言葉を凝縮させて 相手に伝える
私はふとした会話の中で「あ。今の発言いらなかった。」と
自省することがよくあります。
結婚式や卒業式で長くてつまらない話をし始めるおじさんや、
やたら話が長い相手には、みんな思うはずです。
「結局、何が言いたいの?」
□俳句・短歌・和歌のすごいところ
短歌や俳句は、ほんの限られた文字数の中にイメージやメッセージを込めます。
余分な言葉を削ぎ取って 丁寧に選ばれた言葉が
ノンストップでしゃべり続ける壇上のおじさんより、深い感動を与えてくれます。
想像してみてください。
貴女は、本ばっかり読んで国を憂いてあーだこーだ言ってる文学青年に
片想いをしています。
でも朴念仁な文学青年は、本や仲間との語らいに夢中で貴女の想いに気が付きません。
そんな朴念仁に想いを告げてください。
□柔肌の熱き血潮に触れもみで 寂しからずや道を説く君
有名な与謝野晶子の短歌です。
誘いかける露骨な雰囲気を漂わせながらも、下品ではない抑えたエロティズム。
「道を説く君」という、想われていることに全然気が付いていなさそうな男性。
たぶん、大胆に言い切ってみたものの「君」との距離は遠くて、陰から見ているだけ。
大胆さと現実の対比や、
柔肌に触れられないもどかしさや、気が付かれないもどかしさ、
寂しいのは「君」なのか「自分」なのか。
このたった31文字のなかに、これだけ見事に状況と情念と感情を詰め込んだ
惚れ惚れとする短歌です。
□芸術は共感だ!
と思います。

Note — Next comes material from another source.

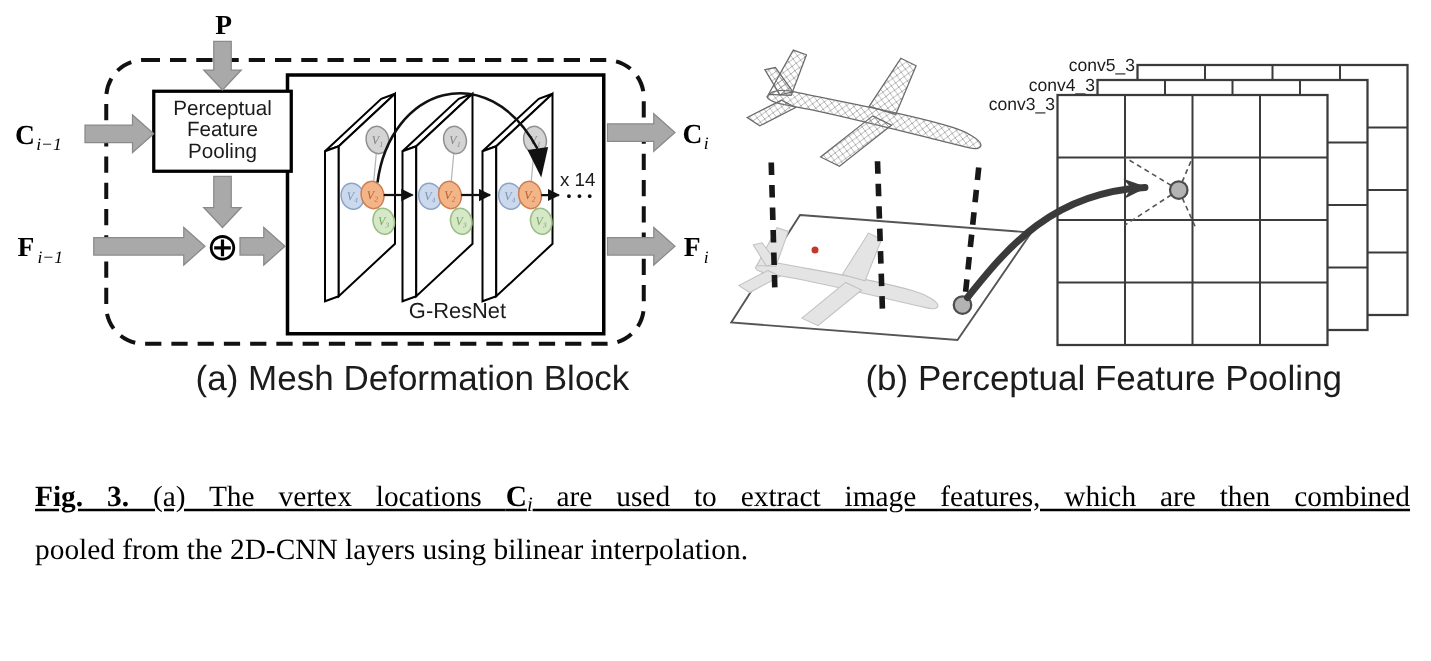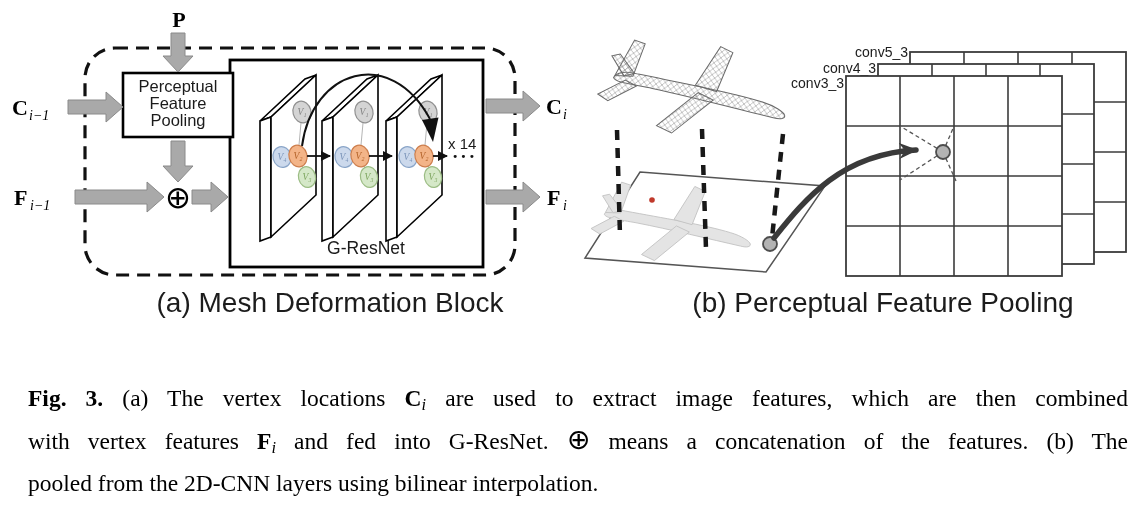"Fig. 3. (a) The vertex" .cap-line.just { text-decoration: none -> underline }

素人考えですが。
特に詩(俳句・短歌・和歌・歌詞)はわかりやすくて
共感できるものほど人気があります。
リツイートを集めているつぶやきって、笑えたり、納得したり、驚いたり
何かしらの「共感」の結果だと思いませんか。
詩は一方的ですが、
会話にも同じことが言えると思います。
もちろん、詩のように推敲を重ねていくことは難しいことですが
スピーチや、自己紹介の時は
言葉を削り、選び、構成を考えることができます。
短い言葉で、相手の共感を得て、印象に残る言葉をもつ。
日常会話はともかく、
就職の面接しかり、営業もしかり、人の印象に残るために
多くを語るより、質を上げるのも一つの手段だと思います。
清水へ祇園をよぎる桜月夜 こよひ逢ふ人みなうつくしき
さいごに。
これも有名な与謝野晶子の短歌です。
与謝野晶子は 静かながらに情感あふれる言葉を使う人です。
この短歌は、祇園も桜月夜も何もかも美しいんですが、
花見に行った先で、すれ違う人すれ違う人、みんなが桜を見上げて
桜を愛でている姿を「うつくし」と表現した与謝野晶子が好きだなと思って
この季節、この短歌を紹介した次第です。